**Data excerpts**
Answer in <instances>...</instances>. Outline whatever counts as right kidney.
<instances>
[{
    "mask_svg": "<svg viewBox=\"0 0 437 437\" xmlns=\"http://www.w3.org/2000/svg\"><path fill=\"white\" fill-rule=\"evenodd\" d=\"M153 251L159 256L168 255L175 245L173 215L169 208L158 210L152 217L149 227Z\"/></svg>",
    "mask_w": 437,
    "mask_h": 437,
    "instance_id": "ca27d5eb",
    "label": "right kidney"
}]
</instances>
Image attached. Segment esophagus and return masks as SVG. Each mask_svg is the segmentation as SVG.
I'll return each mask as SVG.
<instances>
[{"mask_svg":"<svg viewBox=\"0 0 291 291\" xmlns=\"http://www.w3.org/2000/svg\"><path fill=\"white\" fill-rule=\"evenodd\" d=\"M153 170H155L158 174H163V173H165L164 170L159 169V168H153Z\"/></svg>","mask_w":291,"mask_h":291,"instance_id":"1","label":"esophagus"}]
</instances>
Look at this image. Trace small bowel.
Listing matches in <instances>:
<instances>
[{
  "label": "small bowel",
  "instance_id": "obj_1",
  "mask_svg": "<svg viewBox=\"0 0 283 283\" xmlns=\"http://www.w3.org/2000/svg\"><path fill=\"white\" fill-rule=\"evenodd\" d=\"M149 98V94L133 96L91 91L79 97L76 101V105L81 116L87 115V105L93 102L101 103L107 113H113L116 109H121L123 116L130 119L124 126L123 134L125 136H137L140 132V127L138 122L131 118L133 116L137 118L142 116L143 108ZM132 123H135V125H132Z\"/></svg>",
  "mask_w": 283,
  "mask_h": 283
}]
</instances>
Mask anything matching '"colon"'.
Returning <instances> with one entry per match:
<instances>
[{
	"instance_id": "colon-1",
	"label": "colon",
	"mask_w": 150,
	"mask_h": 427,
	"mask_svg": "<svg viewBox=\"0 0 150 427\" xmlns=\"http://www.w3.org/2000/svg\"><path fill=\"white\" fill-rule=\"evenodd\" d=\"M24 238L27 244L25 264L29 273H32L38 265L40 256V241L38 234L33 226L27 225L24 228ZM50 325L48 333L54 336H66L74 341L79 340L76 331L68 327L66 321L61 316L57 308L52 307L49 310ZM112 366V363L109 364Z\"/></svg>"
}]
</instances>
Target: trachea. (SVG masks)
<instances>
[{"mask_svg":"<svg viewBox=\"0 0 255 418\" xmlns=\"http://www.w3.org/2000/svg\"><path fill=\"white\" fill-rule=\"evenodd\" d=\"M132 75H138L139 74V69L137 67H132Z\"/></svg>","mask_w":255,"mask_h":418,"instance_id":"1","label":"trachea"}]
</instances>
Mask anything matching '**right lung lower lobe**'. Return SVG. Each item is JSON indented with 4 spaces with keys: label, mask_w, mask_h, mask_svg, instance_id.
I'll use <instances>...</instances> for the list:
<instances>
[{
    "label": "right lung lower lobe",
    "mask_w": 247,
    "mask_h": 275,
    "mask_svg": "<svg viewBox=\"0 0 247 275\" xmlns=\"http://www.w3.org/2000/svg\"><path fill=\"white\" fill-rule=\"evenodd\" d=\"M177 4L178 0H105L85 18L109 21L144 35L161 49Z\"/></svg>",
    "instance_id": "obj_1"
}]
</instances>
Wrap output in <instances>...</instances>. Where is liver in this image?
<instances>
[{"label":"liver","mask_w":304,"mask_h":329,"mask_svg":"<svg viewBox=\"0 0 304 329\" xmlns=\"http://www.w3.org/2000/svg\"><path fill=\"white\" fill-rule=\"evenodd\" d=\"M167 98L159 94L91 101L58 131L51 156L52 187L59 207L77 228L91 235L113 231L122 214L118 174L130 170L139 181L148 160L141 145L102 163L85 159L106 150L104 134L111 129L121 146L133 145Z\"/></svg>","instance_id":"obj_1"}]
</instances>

**Task goal**
Collect every line above that contains the word "label" and copy each such line in full; the match is case-sensitive.

**Completed exercise**
    "label": "right kidney"
[{"mask_svg":"<svg viewBox=\"0 0 291 291\" xmlns=\"http://www.w3.org/2000/svg\"><path fill=\"white\" fill-rule=\"evenodd\" d=\"M153 170H155L158 174H163V173H165L164 170L159 169V168H153Z\"/></svg>","mask_w":291,"mask_h":291,"instance_id":"1","label":"esophagus"}]
  "label": "small bowel",
	"label": "colon",
[{"mask_svg":"<svg viewBox=\"0 0 255 418\" xmlns=\"http://www.w3.org/2000/svg\"><path fill=\"white\" fill-rule=\"evenodd\" d=\"M132 75H138L139 74V69L137 67H132Z\"/></svg>","mask_w":255,"mask_h":418,"instance_id":"1","label":"trachea"}]
Mask anything matching '**right lung lower lobe**'. Return SVG. Each item is JSON indented with 4 spaces with keys: label, mask_w, mask_h, mask_svg, instance_id.
    "label": "right lung lower lobe",
[{"label":"liver","mask_w":304,"mask_h":329,"mask_svg":"<svg viewBox=\"0 0 304 329\" xmlns=\"http://www.w3.org/2000/svg\"><path fill=\"white\" fill-rule=\"evenodd\" d=\"M167 98L159 94L91 101L58 131L51 156L52 187L59 207L77 228L91 235L113 231L122 214L118 174L130 170L139 181L148 160L141 145L102 163L85 159L106 150L104 134L111 129L121 146L133 145Z\"/></svg>","instance_id":"obj_1"}]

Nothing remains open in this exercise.